研究課題
B-RAF(V600E)の変異はメラノーマの60-70%に共通した重要ながん原性変異である。さらに、他のがん細胞と同様、再発や転移など多くの難治性メラノーマではDNAメチル化異常とヒストン修飾異常が知られており(エピジェネティック修飾)、これらの異常はがん細胞の遺伝子発現の抑制の原因となっている。実際、IFN-lamdaやFasL刺激はこのようなメラノーマ細胞のエピジェネティック修飾の改善は出来なかった。既存のヒストン脱アセチル化阻害剤によるヒストンH3(Lys9)のアセチル化の評価では、各阻害剤によってアセチル化の程度に大きな差異があることも判明した。特に、Romidepsin(FK228、FR901228、depsipeptide)とvorinostat (suberoylanilide hydroxamic acid) は標準ヒストン脱アセチル化阻害剤であるtrichostatin A (TSA)と比較して効率よくヒストンのアセチル化を誘導した。対照的にvalproic acidは中毒濃度域ではじめてその効果を発揮した。これらの結果は、メラノーマ細胞における異常なヒストン修飾異常を解除し得るヒストン脱アセチル化阻害剤の選択は臨床的効果を期待する上で重要であると考えられた。またB-RAF(V600E)を発現するレンチウイルスベクターを正常メラノサイトに感染させ、疑似メラノーマ細胞の作製を試みたが、安定した細胞クローンの分取には至らなかった。B-RAF(V600E)による過剰刺激による細胞死を誘導する可能性があり、現在、不死化メラノサイトの作製•使用をすることを検討している。
3: やや遅れている
B-RAF(V600E)を発現するレンチウイルスベクターを正常メラノサイトに感染させ、疑似メラノーマ細胞の作製を試みたが、安定した細胞クローンの分取には至っていない。複数回の実験を試みたが細胞塊が得られていないため。

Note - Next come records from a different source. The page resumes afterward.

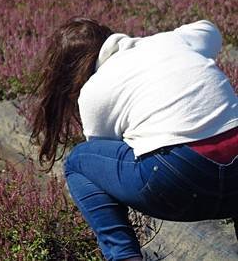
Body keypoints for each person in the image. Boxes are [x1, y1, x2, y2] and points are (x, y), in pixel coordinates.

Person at [30, 18, 238, 261]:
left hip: (178, 177)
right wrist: (168, 41)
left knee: (79, 162)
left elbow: (109, 164)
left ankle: (124, 256)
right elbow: (208, 29)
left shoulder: (93, 92)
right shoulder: (172, 40)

当該研究対象としているメラノーマ以外の研究進展状況は国外から報告されている。したがって、これら他施設 からの研究成果報告を参考にしつつ、他のがん腫における性質差異における理解を深め、新たに研究協力可能な国内外施設との関係を構築し、技術協力などを得ながら当該研究の一層の推進を図りたい。
B-RAF(V600E)による過剰刺激による細胞死を誘導する可能性があり、現在、不死化メラノサイトの作製し使用をすることを計画している。さらに、本年度の成果を活かし、広範作動型ヒストン脱アセチル化酵素(HDAC)阻害による耐性解除、ヒストン(H3)のアセチル化(K9/K14)、HDAC発現について評価を進めていく。したがって、当該消耗品や実験動物購入に対する経費が主な使用用途となる。